▶ _Your objective_:
Rewrite the entries below as a Markdown table with a column named No. for the row number and a column named Line for each line's text. Skip the blank lines.

[Stored data entries]
[Start of section]
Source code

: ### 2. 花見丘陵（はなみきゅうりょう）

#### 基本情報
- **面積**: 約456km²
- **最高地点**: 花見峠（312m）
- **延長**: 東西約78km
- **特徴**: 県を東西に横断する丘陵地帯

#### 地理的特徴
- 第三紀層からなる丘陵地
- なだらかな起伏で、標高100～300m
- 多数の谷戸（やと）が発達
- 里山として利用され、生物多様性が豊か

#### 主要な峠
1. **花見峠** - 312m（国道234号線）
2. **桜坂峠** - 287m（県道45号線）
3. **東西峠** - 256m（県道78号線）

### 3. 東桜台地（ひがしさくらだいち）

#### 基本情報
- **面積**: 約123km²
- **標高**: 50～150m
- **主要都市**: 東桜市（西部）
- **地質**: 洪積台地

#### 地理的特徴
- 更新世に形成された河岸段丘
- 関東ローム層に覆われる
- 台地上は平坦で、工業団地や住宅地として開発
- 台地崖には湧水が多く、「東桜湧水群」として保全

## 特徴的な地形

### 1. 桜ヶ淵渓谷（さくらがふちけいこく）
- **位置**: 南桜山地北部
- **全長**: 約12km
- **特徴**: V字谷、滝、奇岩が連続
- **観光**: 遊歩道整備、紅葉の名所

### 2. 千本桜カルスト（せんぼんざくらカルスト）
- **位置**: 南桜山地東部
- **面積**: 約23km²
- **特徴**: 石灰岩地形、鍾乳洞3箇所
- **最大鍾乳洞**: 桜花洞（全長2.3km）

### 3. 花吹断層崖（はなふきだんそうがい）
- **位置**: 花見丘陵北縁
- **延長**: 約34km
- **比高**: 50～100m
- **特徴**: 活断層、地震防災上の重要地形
[End of section]
▶ _Exercise solution_:
| No. | Line |
|---|---|
| 1 | Source code |
| 2 | : ### 2. 花見丘陵（はなみきゅうりょう） |
| 3 | #### 基本情報 |
| 4 | - **面積**: 約456km² |
| 5 | - **最高地点**: 花見峠（312m） |
| 6 | - **延長**: 東西約78km |
| 7 | - **特徴**: 県を東西に横断する丘陵地帯 |
| 8 | #### 地理的特徴 |
| 9 | - 第三紀層からなる丘陵地 |
| 10 | - なだらかな起伏で、標高100～300m |
| 11 | - 多数の谷戸（やと）が発達 |
| 12 | - 里山として利用され、生物多様性が豊か |
| 13 | #### 主要な峠 |
| 14 | 1. **花見峠** - 312m（国道234号線） |
| 15 | 2. **桜坂峠** - 287m（県道45号線） |
| 16 | 3. **東西峠** - 256m（県道78号線） |
| 17 | ### 3. 東桜台地（ひがしさくらだいち） |
| 18 | #### 基本情報 |
| 19 | - **面積**: 約123km² |
| 20 | - **標高**: 50～150m |
| 21 | - **主要都市**: 東桜市（西部） |
| 22 | - **地質**: 洪積台地 |
| 23 | #### 地理的特徴 |
| 24 | - 更新世に形成された河岸段丘 |
| 25 | - 関東ローム層に覆われる |
| 26 | - 台地上は平坦で、工業団地や住宅地として開発 |
| 27 | - 台地崖には湧水が多く、「東桜湧水群」として保全 |
| 28 | ## 特徴的な地形 |
| 29 | ### 1. 桜ヶ淵渓谷（さくらがふちけいこく） |
| 30 | - **位置**: 南桜山地北部 |
| 31 | - **全長**: 約12km |
| 32 | - **特徴**: V字谷、滝、奇岩が連続 |
| 33 | - **観光**: 遊歩道整備、紅葉の名所 |
| 34 | ### 2. 千本桜カルスト（せんぼんざくらカルスト） |
| 35 | - **位置**: 南桜山地東部 |
| 36 | - **面積**: 約23km² |
| 37 | - **特徴**: 石灰岩地形、鍾乳洞3箇所 |
| 38 | - **最大鍾乳洞**: 桜花洞（全長2.3km） |
| 39 | ### 3. 花吹断層崖（はなふきだんそうがい） |
| 40 | - **位置**: 花見丘陵北縁 |
| 41 | - **延長**: 約34km |
| 42 | - **比高**: 50～100m |
| 43 | - **特徴**: 活断層、地震防災上の重要地形 |